■ **TASK GOAL**: Please take the article on transconductance below further, picking up after its last sentence and leaving aside the material that follows it.

■ **EXTRACT TO READ**:
━━━━━━━━━━━━━━━━

= Transconductance =

Electrical characteristic

Transconductance (for transfer conductance), also infrequently called mutual conductance, is the electrical characteristic relating the current through the output of a device to the voltage across the input of a device. Conductance is the reciprocal of resistance.

Transadmittance (or transfer admittance) is the AC equivalent of transconductance.

== Definition ==

Model transconductance device

Transconductance is very often denoted as a conductance, g_{m}, with a subscript, m, for mutual. It is defined as follows:
 $g_\text{m} = \frac{\Delta I_\text{out}}{\Delta V_\text{in}}$

For small signal alternating current, the definition is simpler:
 $g_\text{m} = \frac{i_\text{out}}{v_\text{in}}$

The SI unit for transconductance is the siemens, with the symbol S, as in conductance.

== Transresistance ==

Transresistance (for transfer resistance), also infrequently referred to as mutual resistance, is the dual of transconductance. It refers to the ratio between a change of the voltage at two output points and a related change of current through two input points, and is denotated as r_{m}:
 $r_\text{m} = \frac{\Delta V_\text{out}}{\Delta I_\text{in}}$

The SI unit for transresistance is simply the ohm, as in resistance.

Transimpedance (or, transfer impedance) is the AC equivalent of transresistance, and is the dual of transadmittance.

== Devices ==

=== Vacuum tubes ===
For vacuum tubes, transconductance is defined as the change in the plate (anode) current divided by the corresponding change in the grid/cathode voltage, with a constant plate (anode) to cathode voltage. Typical values of g_{m} for a small-signal vacuum tube are 1 to 10 mS. It is one of the three characteristic constants of a vacuum tube, the other two being its gain μ (mu) and plate resistance r_{p} or r_{a}. The Van der Bijl equation defines their relation as follows:
 $g_\mathrm{m} = \frac{\mu}{r_\mathrm{p}}$

=== Field-effect transistors ===
Similarly, in field-effect transistors, and MOSFETs in particular, transconductance is the change in the drain current divided by the small change in the gate–source voltage with a constant drain–source voltage. Typical values of g_{m} for a small-signal field-effect transistor are 1±to mS.

━━━━━━━━━━━━━━━━

■ **MATERIAL PROVIDED**:
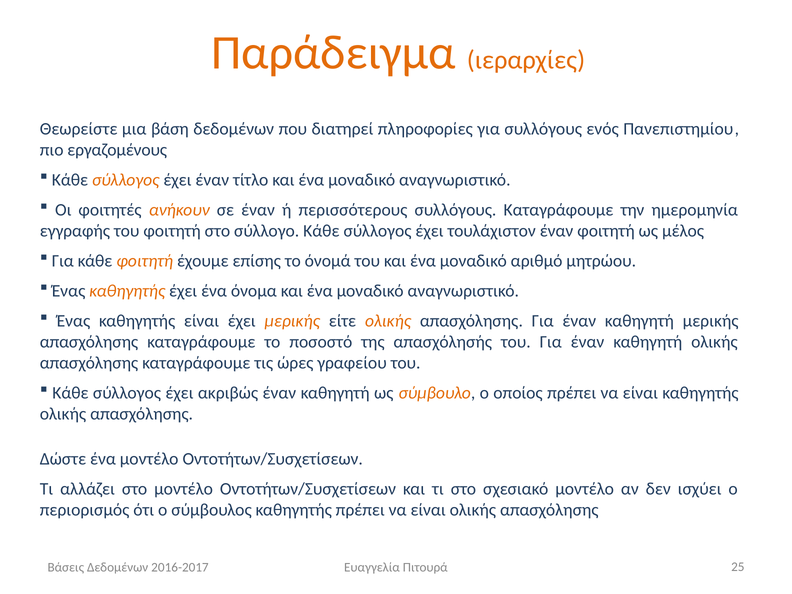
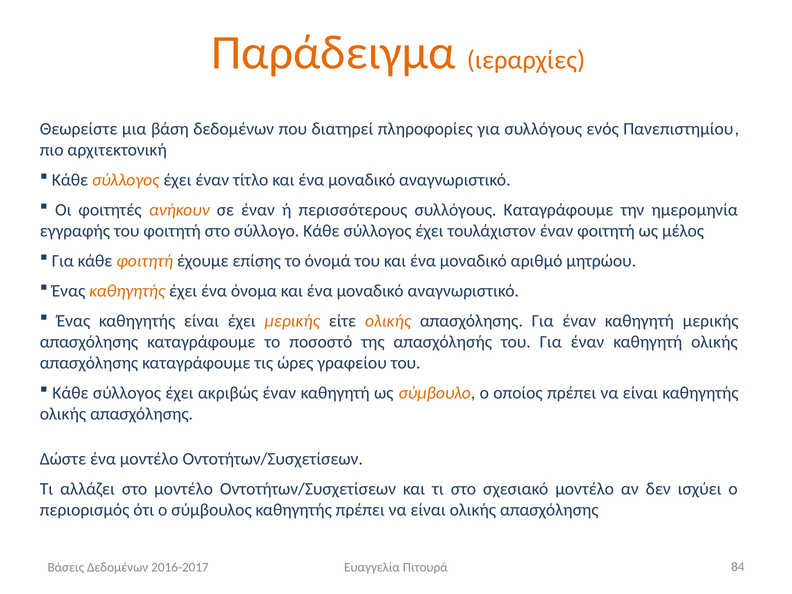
εργαζομένους: εργαζομένους -> αρχιτεκτονική
25: 25 -> 84
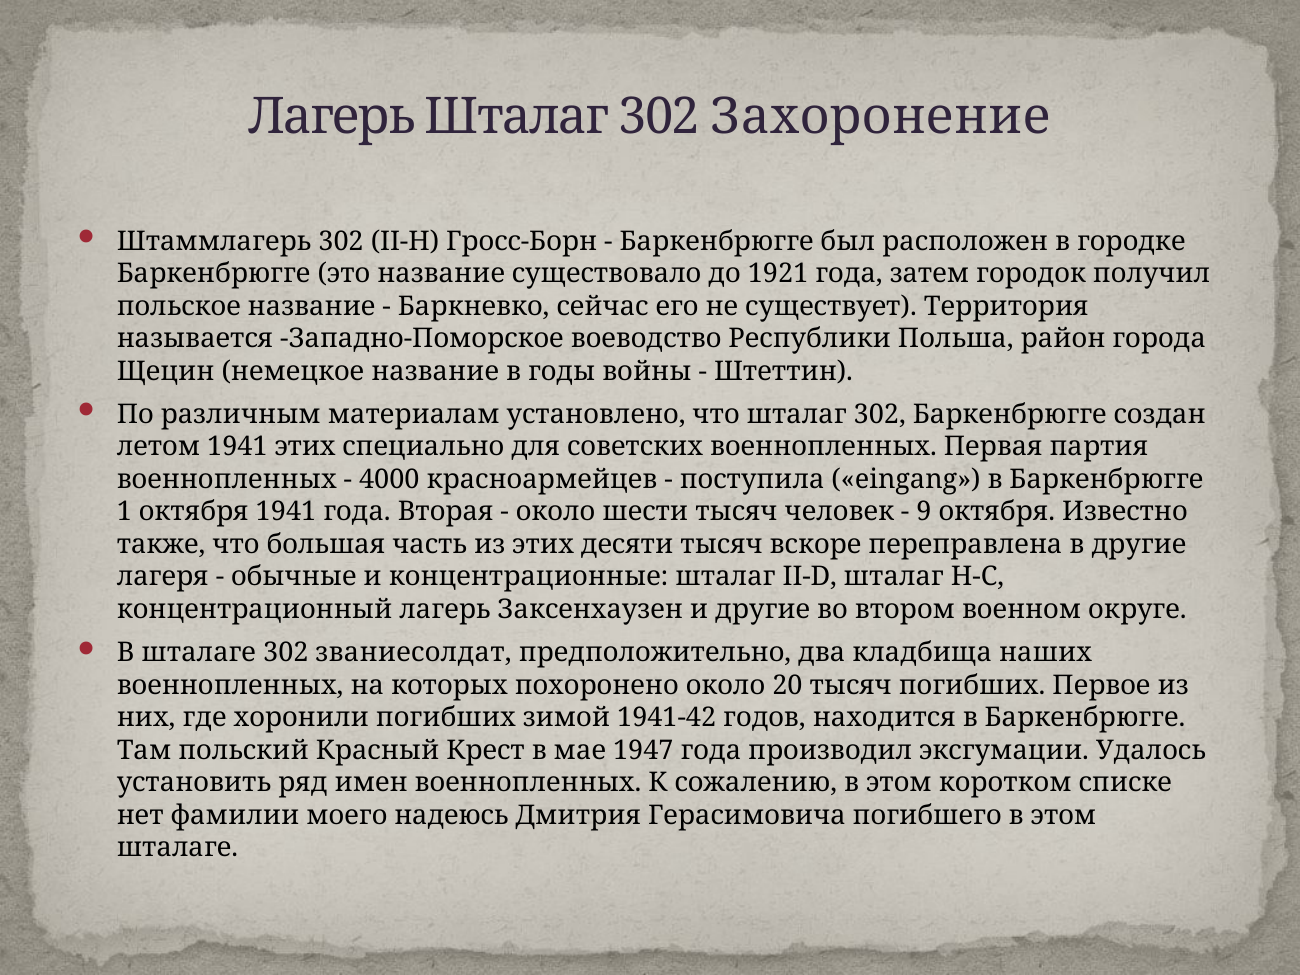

━━━━━━━━━━━━━━━━

■ **RESPONSE**:
Using the Shichman–Hodges model, the transconductance for the MOSFET can be expressed as (see MOSFET § Modes of operation)
 $g_\text{m} = \frac{2I_\text{D}}{V_\text{OV}},$
where I_{D} is the DC drain current at the bias point, and V_{OV} is the overdrive voltage, which is the difference between the bias point gate–source voltage and the threshold voltage (i.e., V_{OV} ≡ V_{GS} – V_{th}). The overdrive voltage (sometimes known as the effective voltage) is customarily chosen at about 70–200 mV for the 65 nm process node (I_{D} ≈ 1.13 mA/μm × width) for a g_{m} of 11–32 mS/μm.

Additionally, the transconductance for the junction FET is given by
 $g_\text{m} = \frac{2I_\text{DSS}}{|V_\text{P}|} \left(1 - \frac{V_\text{GS}}{V_\text{P}}\right),$
where V_{P} is the pinchoff voltage, and I_{DSS} is the maximum drain current.

=== Bipolar transistors ===
The g_{m} of bipolar small-signal transistors varies widely, being proportional to the collector current. It has a typical range of 1±to mS. The input voltage change is applied between the base/emitter and the output is the change in collector current flowing between the collector/emitter with a constant collector/emitter voltage.

The transconductance for the bipolar transistor can be expressed as
 $g_\mathrm{m} = \frac{I_\mathrm{C}}{V_\mathrm{T}}$
where I_{C} is the DC collector current at the Q-point, and V_{T} is the thermal voltage, typically about 26 mV at room temperature. For a typical current of 10 mA, g_{m} ≈ 385 mS. The input impedance is the current gain (β) divided by the transconductance.

The output (collector) conductance is determined by the Early voltage and is proportional to the collector current. For most transistors in linear operation it is well below 100 μS.

== Amplifiers ==

=== Transconductance amplifiers ===
A transconductance amplifier (g_{m} amplifier) puts out a current proportional to its input voltage. In network analysis, the transconductance amplifier is defined as a voltage controlled current source (VCCS). These amplifiers are commonly seen installed in a cascode configuration, which improves the frequency response.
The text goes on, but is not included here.